**What to produce**
What is needed is an exact copy of all the entries below.

**Items from a dataset**
------------------------------------------------

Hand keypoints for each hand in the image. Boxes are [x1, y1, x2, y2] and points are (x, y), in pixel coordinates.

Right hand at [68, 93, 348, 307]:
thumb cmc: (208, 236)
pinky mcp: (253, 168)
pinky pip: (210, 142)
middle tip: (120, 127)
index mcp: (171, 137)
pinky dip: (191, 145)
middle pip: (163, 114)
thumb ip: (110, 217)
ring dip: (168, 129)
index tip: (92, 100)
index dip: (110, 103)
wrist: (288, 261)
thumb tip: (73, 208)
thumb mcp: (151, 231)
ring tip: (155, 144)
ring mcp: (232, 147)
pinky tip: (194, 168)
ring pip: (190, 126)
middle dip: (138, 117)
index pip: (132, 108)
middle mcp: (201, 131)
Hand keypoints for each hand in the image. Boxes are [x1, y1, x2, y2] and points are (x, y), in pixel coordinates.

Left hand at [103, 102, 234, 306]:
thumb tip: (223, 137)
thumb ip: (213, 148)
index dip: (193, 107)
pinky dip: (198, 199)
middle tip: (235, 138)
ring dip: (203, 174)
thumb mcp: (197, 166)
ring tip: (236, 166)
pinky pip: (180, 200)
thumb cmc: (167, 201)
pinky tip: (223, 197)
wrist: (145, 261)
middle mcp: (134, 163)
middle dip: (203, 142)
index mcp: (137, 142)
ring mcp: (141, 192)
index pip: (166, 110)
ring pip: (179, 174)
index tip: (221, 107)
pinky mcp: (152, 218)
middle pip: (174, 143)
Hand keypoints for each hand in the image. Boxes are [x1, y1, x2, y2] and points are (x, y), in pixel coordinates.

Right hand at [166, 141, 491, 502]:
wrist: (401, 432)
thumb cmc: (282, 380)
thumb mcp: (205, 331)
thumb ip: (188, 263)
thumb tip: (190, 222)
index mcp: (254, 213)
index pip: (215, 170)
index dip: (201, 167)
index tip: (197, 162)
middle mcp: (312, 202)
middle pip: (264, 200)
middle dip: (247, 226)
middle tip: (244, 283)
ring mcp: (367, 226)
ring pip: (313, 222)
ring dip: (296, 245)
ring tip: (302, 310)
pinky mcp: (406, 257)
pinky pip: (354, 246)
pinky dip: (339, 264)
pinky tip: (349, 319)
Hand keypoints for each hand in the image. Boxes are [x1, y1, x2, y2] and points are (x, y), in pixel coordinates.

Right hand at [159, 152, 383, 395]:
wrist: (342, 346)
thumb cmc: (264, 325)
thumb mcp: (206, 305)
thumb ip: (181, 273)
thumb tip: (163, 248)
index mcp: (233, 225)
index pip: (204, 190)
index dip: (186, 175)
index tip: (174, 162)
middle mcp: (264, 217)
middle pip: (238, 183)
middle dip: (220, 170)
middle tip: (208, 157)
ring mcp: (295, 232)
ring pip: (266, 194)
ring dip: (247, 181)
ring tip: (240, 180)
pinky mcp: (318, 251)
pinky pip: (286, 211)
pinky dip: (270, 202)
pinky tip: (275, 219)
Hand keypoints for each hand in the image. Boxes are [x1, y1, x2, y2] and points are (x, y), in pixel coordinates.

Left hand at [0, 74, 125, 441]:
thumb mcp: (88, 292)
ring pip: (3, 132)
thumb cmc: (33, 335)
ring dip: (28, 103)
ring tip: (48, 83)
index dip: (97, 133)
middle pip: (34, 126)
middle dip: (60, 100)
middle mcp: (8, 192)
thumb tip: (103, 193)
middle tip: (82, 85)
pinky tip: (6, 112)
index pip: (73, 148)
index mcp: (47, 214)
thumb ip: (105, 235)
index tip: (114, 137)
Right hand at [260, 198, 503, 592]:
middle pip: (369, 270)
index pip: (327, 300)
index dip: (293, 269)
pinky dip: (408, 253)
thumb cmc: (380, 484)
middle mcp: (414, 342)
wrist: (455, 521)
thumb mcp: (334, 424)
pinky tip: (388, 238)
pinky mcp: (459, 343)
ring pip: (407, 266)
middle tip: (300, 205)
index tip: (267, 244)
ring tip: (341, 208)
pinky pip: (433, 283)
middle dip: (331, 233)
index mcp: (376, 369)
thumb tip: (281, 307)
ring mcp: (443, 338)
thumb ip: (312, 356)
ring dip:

------------------------------------------------

**Answer below**
Hand keypoints for each hand in the image. Boxes are [x1, y1, x2, y2] and points are (x, y), in pixel coordinates.

Right hand at [68, 93, 348, 307]:
thumb cmc: (208, 236)
pinky mcp: (253, 168)
pinky pip: (210, 142)
middle tip: (120, 127)
index mcp: (171, 137)
pinky dip: (191, 145)
middle pip: (163, 114)
thumb ip: (110, 217)
ring dip: (168, 129)
index tip: (92, 100)
index dip: (110, 103)
wrist: (288, 261)
thumb tip: (73, 208)
thumb mcp: (151, 231)
ring tip: (155, 144)
ring mcp: (232, 147)
pinky tip: (194, 168)
ring pip: (190, 126)
middle dip: (138, 117)
index pip: (132, 108)
middle mcp: (201, 131)
Hand keypoints for each hand in the image. Boxes are [x1, y1, x2, y2] and points are (x, y), in pixel coordinates.

Left hand at [103, 102, 234, 306]:
thumb tip: (223, 137)
thumb ip: (213, 148)
index dip: (193, 107)
pinky dip: (198, 199)
middle tip: (235, 138)
ring dip: (203, 174)
thumb mcp: (197, 166)
ring tip: (236, 166)
pinky pip: (180, 200)
thumb cmc: (167, 201)
pinky tip: (223, 197)
wrist: (145, 261)
middle mcp: (134, 163)
middle dip: (203, 142)
index mcp: (137, 142)
ring mcp: (141, 192)
index pip: (166, 110)
ring pip: (179, 174)
index tip: (221, 107)
pinky mcp: (152, 218)
middle pip: (174, 143)
Hand keypoints for each hand in the image. Boxes are [x1, y1, x2, y2] and points are (x, y), in pixel coordinates.

Right hand at [166, 141, 491, 502]:
wrist: (401, 432)
thumb cmc: (282, 380)
thumb mcp: (205, 331)
thumb ip: (188, 263)
thumb tip: (190, 222)
index mcp: (254, 213)
index pip: (215, 170)
index dip: (201, 167)
index tip: (197, 162)
middle mcp: (312, 202)
middle pip: (264, 200)
middle dip: (247, 226)
middle tip: (244, 283)
ring mcp: (367, 226)
ring pip: (313, 222)
ring dip: (296, 245)
ring tip: (302, 310)
pinky mcp: (406, 257)
pinky pip: (354, 246)
pinky dip: (339, 264)
pinky tip: (349, 319)
Hand keypoints for each hand in the image. Boxes are [x1, y1, x2, y2] and points are (x, y), in pixel coordinates.

Right hand at [159, 152, 383, 395]:
wrist: (342, 346)
thumb cmc: (264, 325)
thumb mcp: (206, 305)
thumb ip: (181, 273)
thumb tip: (163, 248)
index mcp: (233, 225)
index pip: (204, 190)
index dip: (186, 175)
index tip: (174, 162)
middle mcp: (264, 217)
middle pip: (238, 183)
middle dip: (220, 170)
middle tip: (208, 157)
ring mcp: (295, 232)
ring pip: (266, 194)
ring dip: (247, 181)
ring tip: (240, 180)
pinky mcp: (318, 251)
pinky pip: (286, 211)
pinky dip: (270, 202)
pinky tip: (275, 219)
Hand keypoints for each hand in the image. Boxes are [x1, y1, x2, y2] and points are (x, y), in pixel coordinates.

Left hand at [0, 74, 125, 441]:
thumb mcp: (88, 292)
ring pip: (3, 132)
thumb cmc: (33, 335)
ring dip: (28, 103)
ring tip: (48, 83)
index dip: (97, 133)
middle pip: (34, 126)
middle dip: (60, 100)
middle mcp: (8, 192)
thumb tip: (103, 193)
middle tip: (82, 85)
pinky tip: (6, 112)
index pip: (73, 148)
index mcp: (47, 214)
thumb ip: (105, 235)
index tip: (114, 137)
Right hand at [260, 198, 503, 592]:
middle pip: (369, 270)
index pip: (327, 300)
index dip: (293, 269)
pinky dip: (408, 253)
thumb cmc: (380, 484)
middle mcp: (414, 342)
wrist: (455, 521)
thumb mcp: (334, 424)
pinky tip: (388, 238)
pinky mcp: (459, 343)
ring pip: (407, 266)
middle tip: (300, 205)
index tip: (267, 244)
ring tip: (341, 208)
pinky pip: (433, 283)
middle dip: (331, 233)
index mcp: (376, 369)
thumb tip: (281, 307)
ring mcp: (443, 338)
thumb ip: (312, 356)
ring dip:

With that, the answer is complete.